Today M1 Finance, a Chicago-based fintech startup focused on consumer finance, announced that it has closed a $33 million Series B. Left Lane Capital led the round, with participation from Clocktower Technology Ventures and Jump Capital. The firm has raised around $54.5 million to date.
M1 Finance caught TechCrunch’s attention earlier in the year when it crossed the $1 billion assets-under-management (AUM) mark. When TechCrunch learned of its impending Series B, we wanted to know how fast the company was adding to its AUM total, and how its efficiency was faring in the current savings-and-investing fintech boom. So, we found out.
Growth
According to M1 Finance founder and CEO Brian Barnes, after reaching the $1 billion AUM mark in February, his company has “continued to see record new account signups and net inflows,” helping it grow its total assets managed by “about 50% in the less than four months since.” Asked about its precise AUM today, the company told TechCrunch that as of the time of press, it had reached $1.45 billion in assets under management.
The company’s AUM total is not only a good metric to track regarding how successful the firm is in terms of attracting customers and customer trust (monies deposited are a vote of user confidence), it’s also a fun proxy for M1 Finance’s revenue. The firm previously told TechCrunch before that it targets generating around 1% of AUM in revenue.
So, as M1 stacks AUM, it theoretically grows it revenues. Asked whether M1 was sustaining its revenue goal as its assets managed grew, Barnes told TechCrunch that personal banking tool M1 Spend “is seeing strong demand from our users,” adding that “because it is still very new, we are, as expected, below the 1% target.”
But while M1 is currently tracking under its 1% goal, Barnes added that his company expects “to hit the 1% target over the next year or so as we increase use adoption across our entire product suite.”
Doing the math, 1% of $1.45 billion AUM is a run rate of $14.5 million. M1 is growing assets while boosting its take rate, likely making its short-term financial results attractive to investors.
On that note, the company’s financial performance is improving in other ways. Asked by TechCrunch what has happened to M1’s blended customer acquisition costs (CAC) since it reached the $1 billion AUM mark, Barnes said that the company’s “blended CAC continues to fall every month because our organic and word of mouth traffic continues to grow substantially.”

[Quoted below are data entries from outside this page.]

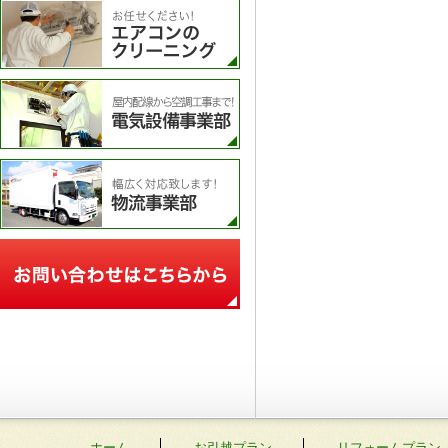
エアコンのクリーニング
電気設備事業部
物流事業部
お問い合わせフォーム
ホーム
お引越プラン
リフォームプラン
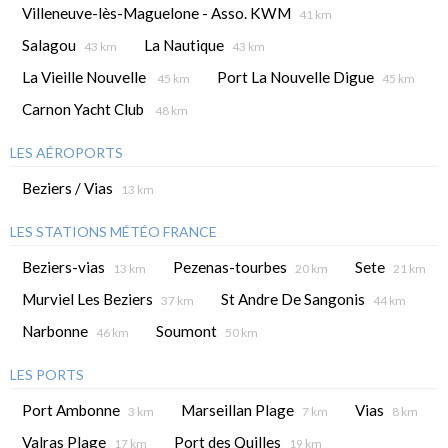
Villeneuve-lès-Maguelone - Asso. KWM
41 km
Salagou
La Nautique
43 km
43 km
La Vieille Nouvelle
Port La Nouvelle Digue
45 km
45 km
Carnon Yacht Club
48 km
LES AÉROPORTS
Beziers / Vias
13 km
LES STATIONS MÉTÉO FRANCE
Beziers-vias
Pezenas-tourbes
Sete
13 km
20 km
21 km
Murviel Les Beziers
St Andre De Sangonis
37 km
44 km
Narbonne
Soumont
46 km
50 km
LES PORTS
Port Ambonne
Marseillan Plage
Vias
3 km
7 km
8 km
Valras Plage
Port des Quilles
17 km
19 km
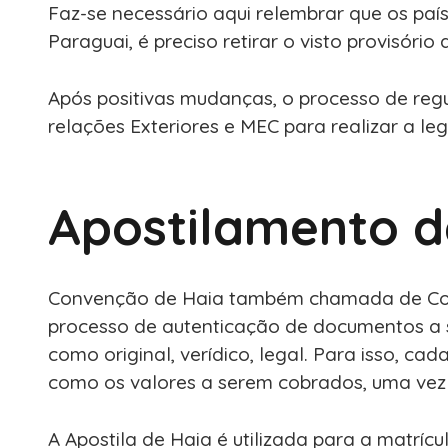
Faz-se necessário aqui relembrar que os pa
Paraguai, é preciso retirar o visto provisóri
Após positivas mudanças, o processo de regul
relações Exteriores e MEC para realizar a l
Apostilamento d
Convenção de Haia também chamada de Conven
processo de autenticação de documentos a s
como original, verídico, legal. Para isso, ca
como os valores a serem cobrados, uma vez q
A Apostila de Haia é utilizada para a matrí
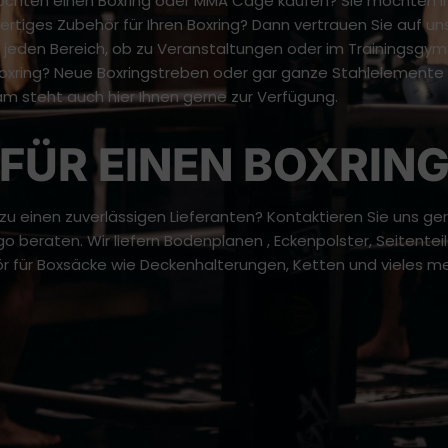
öchten einen Boxring oder MMA Cage kaufen? Sie möchten Ih
tiges Zubehör für Ihren Boxring? Dann vertrauen Sie auf uns
 jeden Bereich, ob zu Veranstaltungen oder im Trainingsgym.
oxring? Neue Boxringstreben oder gar ganze Stahlelemente w
am steht auch hier Ihnen gerne zur Verfügung.
FÜR EINEN BOXRIN
u einen zuverlässigen Lieferanten? Kontaktieren Sie uns ger
o beraten. Wir liefern Bodenplanen , Eckenpolster, Seitentei
für Boxsäcke wie Deckenhalterungen, Ketten und vieles mehr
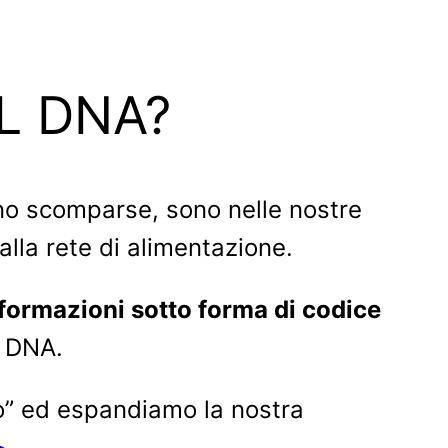
L DNA?
sono scomparse, sono nelle nostre
lla rete di alimentazione.
nformazioni sotto forma di codice
o DNA.
o” ed espandiamo la nostra
>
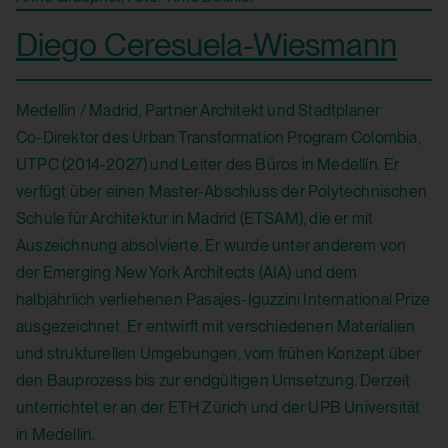
Diego Ceresuela-Wiesmann
HTML Local Storage:
yt-remote-connected-devices
Verwendungszweck:
Medellin / Madrid, Partner Architekt und Stadtplaner
Co-Direktor des Urban Transformation Program Colombia,
Speichert die Benutzereinstellungen beim
UTPC (2014-2027) und Leiter des Büros in Medellín. Er
Abruf eines auf anderen Webseiten
verfügt über einen Master-Abschluss der Polytechnischen
integrierten YouTube-Videos
Schule für Architektur in Madrid (ETSAM), die er mit
Drittanbieter:
Auszeichnung absolvierte. Er wurde unter anderem von
der Emerging New York Architects (AIA) und dem
Ja
halbjährlich verliehenen Pasajes-Iguzzini International Prize
ausgezeichnet. Er entwirft mit verschiedenen Materialien
HTML Local Storage:
und strukturellen Umgebungen, vom frühen Konzept über
den Bauprozess bis zur endgültigen Umsetzung. Derzeit
yt-player-bandwidth
unterrichtet er an der ETH Zürich und der UPB Universität
Verwendungszweck:
in Medellin.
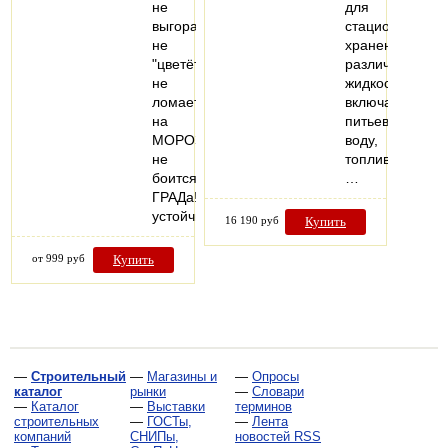
не
для
выгорает,
стационарного
не
хранения
"цветёт"
различных
не
жидкостей,
ломается
включая
на
питьевую
МОРОЗе,
воду,
не
топливо,
боится
…
ГРАДа!
устойчив…
16 190 руб
Купить
от 999 руб
Купить
—
Строительный
—
Магазины и
—
Опросы
каталог
рынки
—
Словари
—
Каталог
—
Выставки
терминов
строительных
—
ГОСТы,
—
Лента
компаний
СНИПы,
новостей RSS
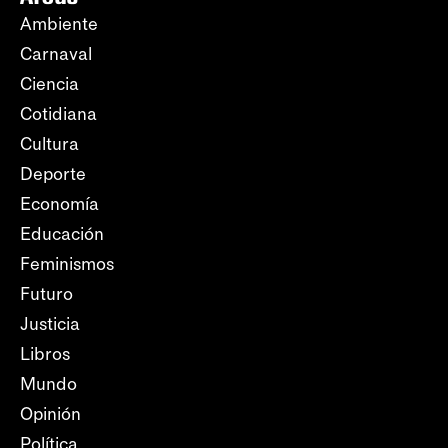
Ambiente
Carnaval
Ciencia
Cotidiana
Cultura
Deporte
Economía
Educación
Feminismos
Futuro
Justicia
Libros
Mundo
Opinión
Política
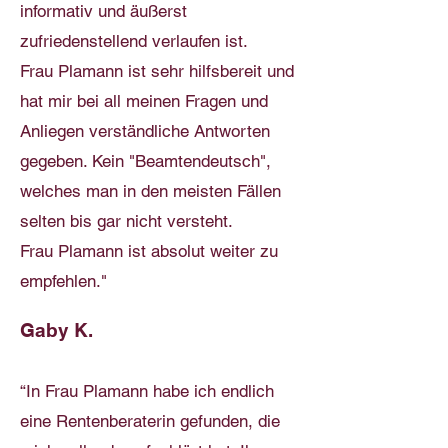
informativ und äußerst
zufriedenstellend verlaufen ist.
Frau Plamann ist sehr hilfsbereit und
hat mir bei all meinen Fragen und
Anliegen verständliche Antworten
gegeben. Kein "Beamtendeutsch",
welches man in den meisten Fällen
selten bis gar nicht versteht.
Frau Plamann ist absolut weiter zu
empfehlen."
Gaby K.
“In Frau Plamann habe ich endlich
eine Rentenberaterin gefunden, die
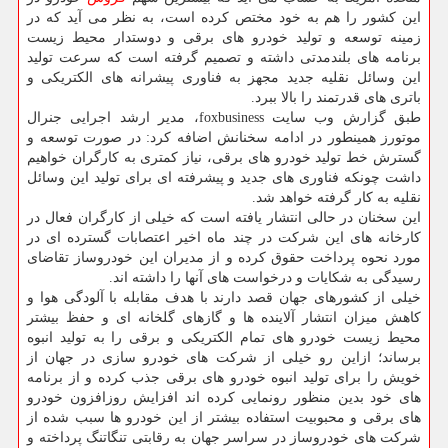
این كشور را هم به خود مختص كرده است، به نظر می آید كه در
زمینه توسعه و تولید خودرو های برقی و دوستدار محیط زیست
برنامه های بلندمدتی داشته و تصمیم گرفته است كه سرعت تولید
این وسائل نقلیه جدید مجهز به فناوری پیشرانه های الكتریكی و
باتری های قدرتمند را بالا ببرد.
طبق گزارش وب سایت foxbusiness، مدیر ارشد اجرایی جنرال
موتورز همینطور در ادامه سخنانش اضافه كرد: در صورت توسعه و
گسترش خط تولید خودرو های برقی، نیاز كمتری به كارگران خواهیم
داشت چونكه فناوری های جدید و پیشرفته ای برای تولید این وسائل
نقلیه به كار گرفته خواهد شد.
این سخنان در حالی انتشار یافته است كه خیلی از كارگران فعال در
كارخانه های این شركت در چند ماه اخیر اعتصابات گسترده ای در
مورد نحوه پرداخت حقوق كرده و از مدیران این خودروساز تقاضای
رسیدگی به شكایات و درخواست های آنها را داشته اند.
خیلی از كشورهای جهان قصد دارند با هدف مقابله با آلودگی هوا و
كاهش میزان انتشار آلاینده ها و گازهای گلخانه ای و حفظ بیشتر
محیط زیست خودرو های تمام الكتریكی و برقی را به تولید انبوه
برساند؛ ازاین رو خیلی از شركت های خودرو سازی در جهان از
خویش را برای تولید انبوه خودرو های برقی جذب كرده و از برنامه
های خود بدین منظور رونمایی كرده اند افزایش روزافزون خودرو
های برقی و محبوبیت استفاده بیشتر از این خودرو ها سبب شده از
شركت های خودروساز در سراسر جهان به رقابتی تنگاتنگ پرداخته و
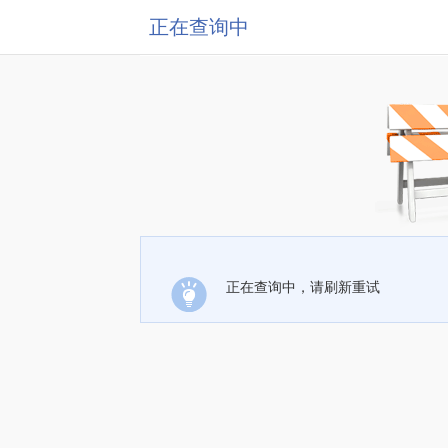
正在查询中
正在查询中，请刷新重试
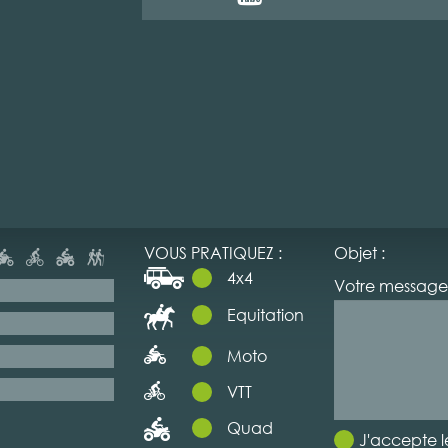
VOUS PRATIQUEZ :
Objet :
4x4
Votre message 
Equitation
Moto
VTT
Quad
J'accepte l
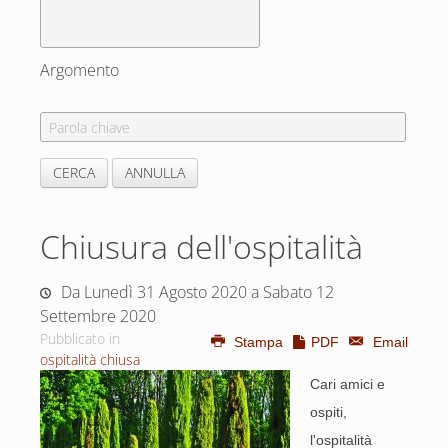
Argomento
Chiusura dell'ospitalità
Da Lunedì 31 Agosto 2020 a Sabato 12
Settembre 2020
Pubblicato in
Stampa
PDF
Email
ospitalità chiusa
Cari amici e
ospiti,
l'ospitalità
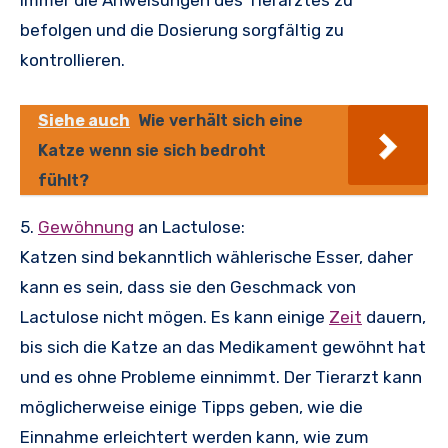
immer die Anweisungen des Tierarztes zu
befolgen und die Dosierung sorgfältig zu
kontrollieren.
Siehe auch
Wie verhält sich eine
Katze wenn sie sich bedroht
fühlt?
5.
Gewöhnung
an Lactulose:
Katzen sind bekanntlich wählerische Esser, daher
kann es sein, dass sie den Geschmack von
Lactulose nicht mögen. Es kann einige
Zeit
dauern,
bis sich die Katze an das Medikament gewöhnt hat
und es ohne Probleme einnimmt. Der Tierarzt kann
möglicherweise einige Tipps geben, wie die
Einnahme erleichtert werden kann, wie zum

It’s far easier to pay back customer acquisition costs when they are going down. And, as CAC payback periods (the length of time it takes to repay CAC with gross-margin adjusted revenues) matter to investors, this is a bullish result for M1.
What’s next
M1’s new $33 million round is more money than the aggregate amount of capital that the company had raised before its Series B. Given that the firm has at its disposal more capital than ever, TechCrunch was curious what it intends to do with the capital.
According to Barnes, M1 will double-down on its product focus, “just with more money to do so bigger, better and faster.” The CEO highlighted that the new money would also give M1 “more flexibility to make longer-term investments as people will need finance products for the rest of time.”
Next up we’ll look for news that the company has reached the $2 billion AUM mark, and then we’ll set our stopwatches for $3 billion. How much more quickly the company can add its third billion in AUM compared to its second will provide a good proxy for its future growth prospects.